## Stored data:
Segment Open
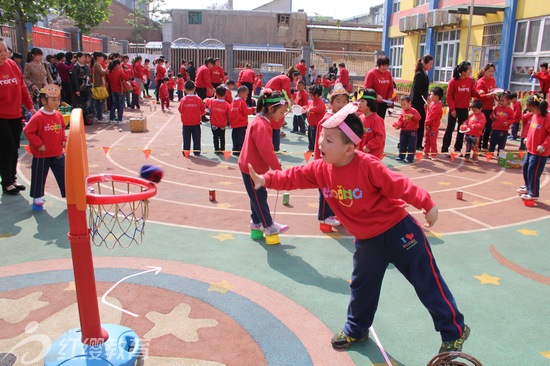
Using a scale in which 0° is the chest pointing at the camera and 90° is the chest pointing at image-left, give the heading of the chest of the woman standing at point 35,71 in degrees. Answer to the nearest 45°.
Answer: approximately 315°

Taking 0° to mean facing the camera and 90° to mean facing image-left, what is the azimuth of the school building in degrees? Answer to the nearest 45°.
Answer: approximately 45°

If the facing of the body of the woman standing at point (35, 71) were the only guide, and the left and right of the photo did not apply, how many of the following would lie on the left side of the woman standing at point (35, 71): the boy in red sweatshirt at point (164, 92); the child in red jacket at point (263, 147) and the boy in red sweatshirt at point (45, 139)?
1

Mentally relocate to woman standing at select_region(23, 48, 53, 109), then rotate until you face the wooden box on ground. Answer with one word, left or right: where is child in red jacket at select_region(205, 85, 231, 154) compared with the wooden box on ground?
right

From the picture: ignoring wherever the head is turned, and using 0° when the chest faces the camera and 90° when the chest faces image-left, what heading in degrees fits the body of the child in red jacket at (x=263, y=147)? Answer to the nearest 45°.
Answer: approximately 270°

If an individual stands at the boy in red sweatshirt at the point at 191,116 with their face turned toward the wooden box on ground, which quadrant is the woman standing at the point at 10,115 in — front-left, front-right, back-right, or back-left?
back-left

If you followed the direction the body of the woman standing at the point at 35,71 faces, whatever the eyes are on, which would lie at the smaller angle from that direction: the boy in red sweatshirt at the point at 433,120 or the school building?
the boy in red sweatshirt
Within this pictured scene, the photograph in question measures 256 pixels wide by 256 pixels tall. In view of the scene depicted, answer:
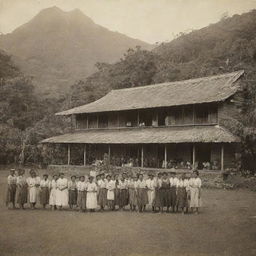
Segment Closed
## Exercise details:
Copy out every item above word for word, omitting the pictures.

## Task result:
Using a scale in which 0° is the chest pointing at the camera and 90° is the chest pointing at image-left, give the heading of the chest of the woman standing at point 35,71 in degrees. Answer to the nearest 45°.
Answer: approximately 315°

Taking 0° to mean facing the camera and 90° to mean facing image-left, what is the azimuth of the school building in degrees? Answer to the nearest 45°.
Answer: approximately 45°

If the facing of the body of the woman standing at point (35, 71) were the only guide, and the left and right of the photo did not apply, how many of the following would lie on the left side of the woman standing at point (35, 71): the boy in red sweatshirt at point (164, 92); the child in red jacket at point (263, 147) and the boy in red sweatshirt at point (45, 139)?
1

Mentally relocate to woman standing at select_region(23, 48, 53, 109), then rotate until you face the wooden box on ground. Answer with one word, left or right: where is child in red jacket at select_region(205, 85, 231, 154) compared with the wooden box on ground?
right

From the picture: ignoring wherever the head is turned, and using 0° when the chest faces the camera and 90° when the chest faces image-left, what heading in degrees fits the body of the child in red jacket at (x=263, y=147)? Answer to the nearest 45°.
Answer: approximately 270°

If an individual stands at the boy in red sweatshirt at the point at 191,116 with their face turned toward the wooden box on ground, which quadrant is the woman standing at the point at 10,115 in — front-left, front-right, back-right, or back-left?
back-left

If you followed the direction the body of the woman standing at the point at 35,71 faces, whatever the eyes are on, which would lie at the smaller angle from that direction: the boy in red sweatshirt at the point at 433,120 or the school building?
the boy in red sweatshirt
Within this pictured scene, the photograph in question measures 256 pixels wide by 256 pixels tall. In view of the scene depicted, answer:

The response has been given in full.